An EDGE Score of 50 (on a scale of 0-100) is “like a coin toss,” explained Rubenfaer. The higher the score, the better the bettor is at that type of bet. The lower the score, the worse.

“We’ve developed an algorithm that helps bettors win more by identifying their strengths and weaknesses,” said Rubenfaer. “The basic product is a predictive tool and the way it works is the bettor tells us a bet they like — Lakers +4, for example — then we go through their previous betting history, find similar situations, take a whole bunch of variables, and distill it into one number.

“The real value is when the algorithm says this is something you kind of suck at. Maybe you should think twice about placing that bet. This is how we make better bettors. When you come face-to-face with something you’re not good at, you might add a little mindfulness. Hopefully it will improve your performance and improve your bankroll.”

If you suck, don’t give up

If you find out you’re bad at a certain type of wager, BettorTakes isn’t here to tell you never to place that type of wager again.

“Most people don’t gamble to make money,” said Rubenfaer. “Sports are entertainment, and gambling enhances the entertainment value of sports. If somebody really sucks at everything, they shouldn’t quit if they like gambling. They should just bet less. We don’t say you suck overall, we say these are your weaker areas that you need to work on.”

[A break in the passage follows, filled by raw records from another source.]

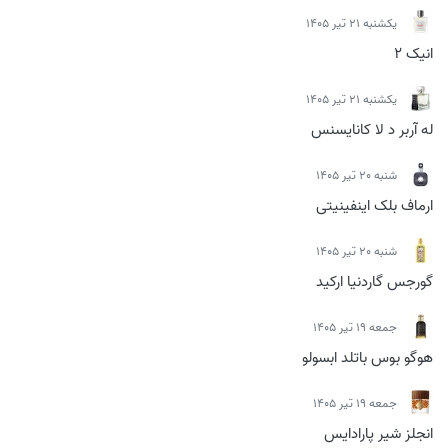
يكشنبه 21 تیر 1405
انیک 2
يكشنبه 21 تیر 1405
له آربر د لا کانایسنس
شنبه 20 تیر 1405
ارماف بلک اینفینیتی
شنبه 20 تیر 1405
گورجس گاردنیا ارکید
جمعه 19 تیر 1405
هوگو بوس باتلد ابسولو
جمعه 19 تیر 1405
انجلز شیر پارادایس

BettorTakes is taking flight at a time when the U.S. sports betting industry is paying much closer attention to responsible gambling and financial literacy products, which should bode well for Rubenfaer and his cohorts.

“Right now, the main point of financial literacy is just not to do parlays,” Rubenfaer said, half-jokingly. “But people are financially illiterate. They bet too much, they fall in love with games, they don’t realize that a bet that has a 65 percent chance of winning has a 35 percent chance of losing. They don’t have a long-term bankroll strategy. 

“Betting on sports has two components to it — one is the handicapping part, and the other is the financial part. We help with both parts of that equation. We’re not saying we’re going to turn you into a winner, we’re just trying to improve your performance and stretch your money. Just like you wouldn’t spend $5,000 on a pair of tickets, don’t bet $5,000.”